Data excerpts
»»
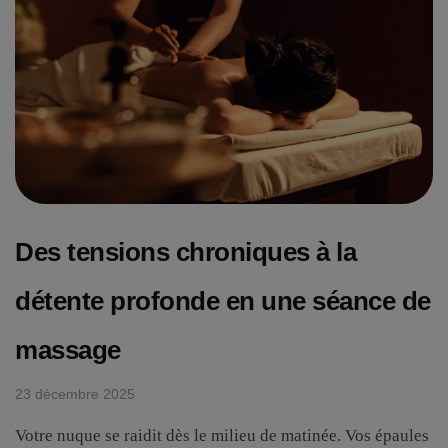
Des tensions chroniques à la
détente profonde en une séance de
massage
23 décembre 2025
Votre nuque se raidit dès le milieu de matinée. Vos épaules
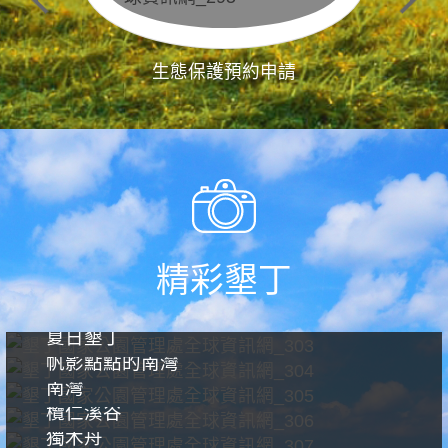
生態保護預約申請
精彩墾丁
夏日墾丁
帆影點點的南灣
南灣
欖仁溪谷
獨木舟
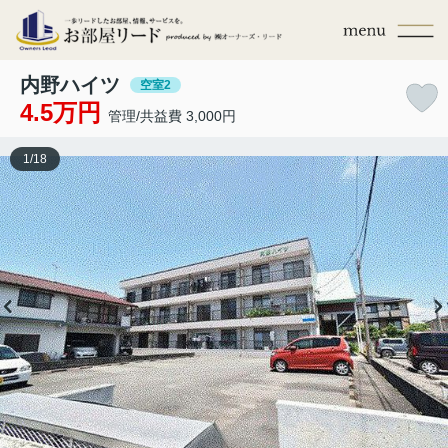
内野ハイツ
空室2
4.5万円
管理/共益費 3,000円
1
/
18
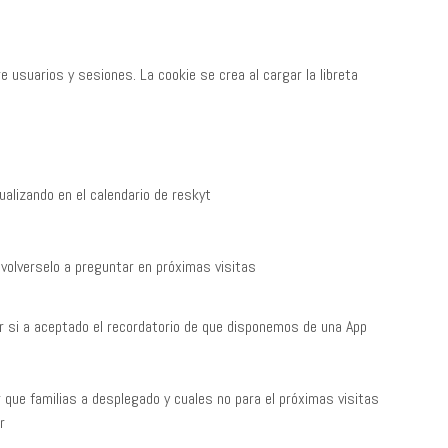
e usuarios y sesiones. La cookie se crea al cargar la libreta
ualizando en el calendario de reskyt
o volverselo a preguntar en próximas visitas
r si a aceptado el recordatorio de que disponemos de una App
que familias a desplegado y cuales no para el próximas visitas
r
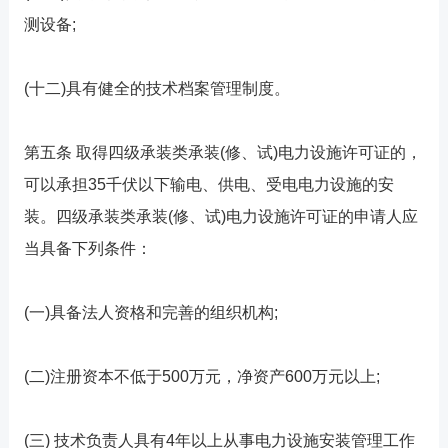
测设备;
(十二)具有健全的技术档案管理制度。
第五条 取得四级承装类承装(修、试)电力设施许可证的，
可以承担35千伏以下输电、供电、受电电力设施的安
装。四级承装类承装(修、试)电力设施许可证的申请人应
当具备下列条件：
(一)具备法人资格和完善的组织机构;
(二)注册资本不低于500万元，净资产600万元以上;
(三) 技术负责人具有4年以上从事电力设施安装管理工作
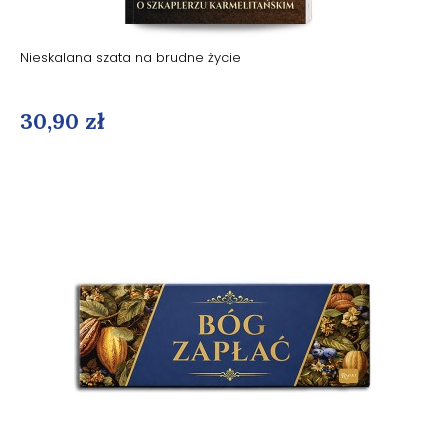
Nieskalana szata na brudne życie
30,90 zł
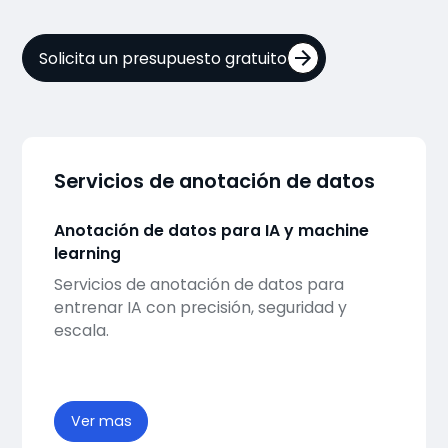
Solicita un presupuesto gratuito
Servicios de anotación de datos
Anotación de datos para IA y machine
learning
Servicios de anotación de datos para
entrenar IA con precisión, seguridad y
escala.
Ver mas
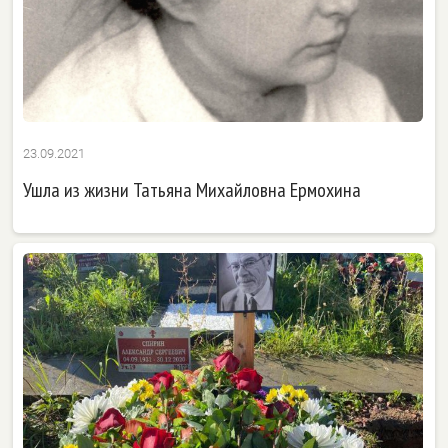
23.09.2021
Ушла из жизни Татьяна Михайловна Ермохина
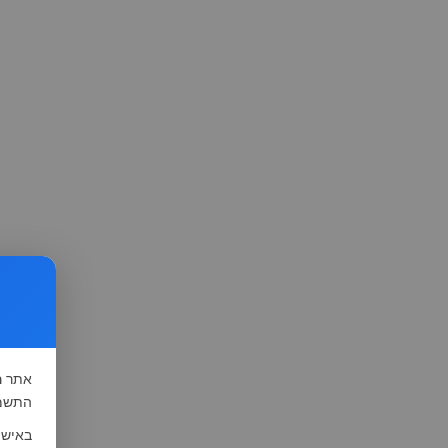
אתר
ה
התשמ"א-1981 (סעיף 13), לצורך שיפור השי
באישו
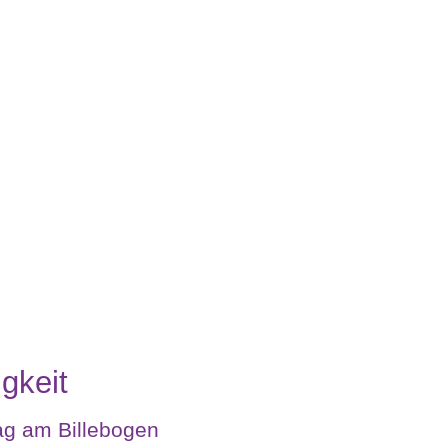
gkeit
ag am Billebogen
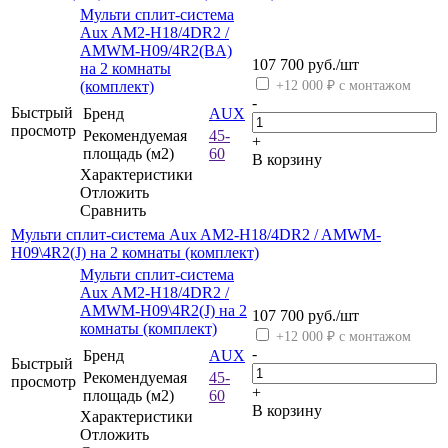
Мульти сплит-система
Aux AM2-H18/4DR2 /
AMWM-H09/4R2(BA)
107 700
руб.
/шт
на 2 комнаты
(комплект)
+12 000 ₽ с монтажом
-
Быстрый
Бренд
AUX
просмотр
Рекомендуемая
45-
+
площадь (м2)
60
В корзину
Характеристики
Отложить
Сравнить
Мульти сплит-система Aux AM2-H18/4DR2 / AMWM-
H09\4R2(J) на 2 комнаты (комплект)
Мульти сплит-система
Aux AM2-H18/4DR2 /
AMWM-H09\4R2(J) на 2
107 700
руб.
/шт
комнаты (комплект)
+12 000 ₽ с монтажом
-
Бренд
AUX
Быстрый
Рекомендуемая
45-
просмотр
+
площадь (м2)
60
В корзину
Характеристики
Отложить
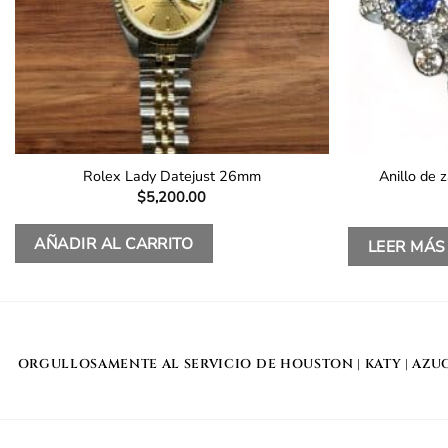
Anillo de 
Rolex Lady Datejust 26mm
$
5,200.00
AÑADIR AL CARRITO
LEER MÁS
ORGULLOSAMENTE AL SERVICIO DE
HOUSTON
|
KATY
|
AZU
««
PROBLEM DETAILS
Write the lines above out again exactly, without any of their pictures.

RESPONSE TO THIS EXERCISE
Des tensions chroniques à la
détente profonde en une séance de
massage
23 décembre 2025
Votre nuque se raidit dès le milieu de matinée. Vos épaules
生態保護預約申請
精彩墾丁
夏日墾丁
帆影點點的南灣
南灣
欖仁溪谷
獨木舟
内野ハイツ
空室2
4.5万円
管理/共益費 3,000円
1
/
18
e usuarios y sesiones. La cookie se crea al cargar la libreta
ualizando en el calendario de reskyt
o volverselo a preguntar en próximas visitas
r si a aceptado el recordatorio de que disponemos de una App
que familias a desplegado y cuales no para el próximas visitas
r
测设备;
(十二)具有健全的技术档案管理制度。
第五条 取得四级承装类承装(修、试)电力设施许可证的，
可以承担35千伏以下输电、供电、受电电力设施的安
装。四级承装类承装(修、试)电力设施许可证的申请人应
当具备下列条件：
(一)具备法人资格和完善的组织机构;
(二)注册资本不低于500万元，净资产600万元以上;
(三) 技术负责人具有4年以上从事电力设施安装管理工作
Nieskalana szata na brudne życie
30,90 zł
Solicita un presupuesto gratuito
Servicios de anotación de datos
Anotación de datos para IA y machine
learning
Servicios de anotación de datos para
entrenar IA con precisión, seguridad y
escala.
Ver mas
23.09.2021
Ушла из жизни Татьяна Михайловна Ермохина
אתר
ה
התשמ"א-1981 (סעיף 13), לצורך שיפור השי
באישו
gkeit
ag am Billebogen
Мульти сплит-система
Aux AM2-H18/4DR2 /
AMWM-H09/4R2(BA)
107 700
руб.
/шт
на 2 комнаты
(комплект)
+12 000 ₽ с монтажом
-
Быстрый
Бренд
AUX
просмотр
Рекомендуемая
45-
+
площадь (м2)
60
В корзину
Характеристики
Отложить
Сравнить
Мульти сплит-система Aux AM2-H18/4DR2 / AMWM-
H09\4R2(J) на 2 комнаты (комплект)
Мульти сплит-система
Aux AM2-H18/4DR2 /
AMWM-H09\4R2(J) на 2
107 700
руб.
/шт
комнаты (комплект)
+12 000 ₽ с монтажом
-
Бренд
AUX
Быстрый
Рекомендуемая
45-
просмотр
+
площадь (м2)
60
В корзину
Характеристики
Отложить
Anillo de 
Rolex Lady Datejust 26mm
$
5,200.00
AÑADIR AL CARRITO
LEER MÁS
ORGULLOSAMENTE AL SERVICIO DE
HOUSTON
|
KATY
|
AZU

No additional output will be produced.